### [Source material]
··········

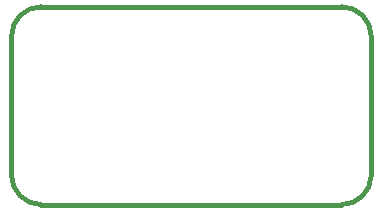
<source format=gko>
%FSLAX33Y33*%
%MOMM*%
%ADD10C,0.381*%
D10*
%LNpath-0*%
G01*
X2540Y0D02*
X27940Y0D01*
G75*
G03*
X30480Y2540I0J2540*
G01*
X30480Y14224*
G75*
G03*
X27940Y16764I-2540J0*
G01*
X2540Y16764*
G75*
G03*
X0Y14224I0J-2540*
G01*
X0Y2540*
G75*
G03*
X2540Y0I2540J0*
G01*
X2540Y0*
%LNmechanical details_traces*%
M02*
</source>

··········

### [Task description]
Leave out the images and transcribe all the records exactly.

### [Solution below]
<source format=gko>
%FSLAX33Y33*%
%MOMM*%
%ADD10C,0.381*%
D10*
%LNpath-0*%
G01*
X2540Y0D02*
X27940Y0D01*
G75*
G03*
X30480Y2540I0J2540*
G01*
X30480Y14224*
G75*
G03*
X27940Y16764I-2540J0*
G01*
X2540Y16764*
G75*
G03*
X0Y14224I0J-2540*
G01*
X0Y2540*
G75*
G03*
X2540Y0I2540J0*
G01*
X2540Y0*
%LNmechanical details_traces*%
M02*
</source>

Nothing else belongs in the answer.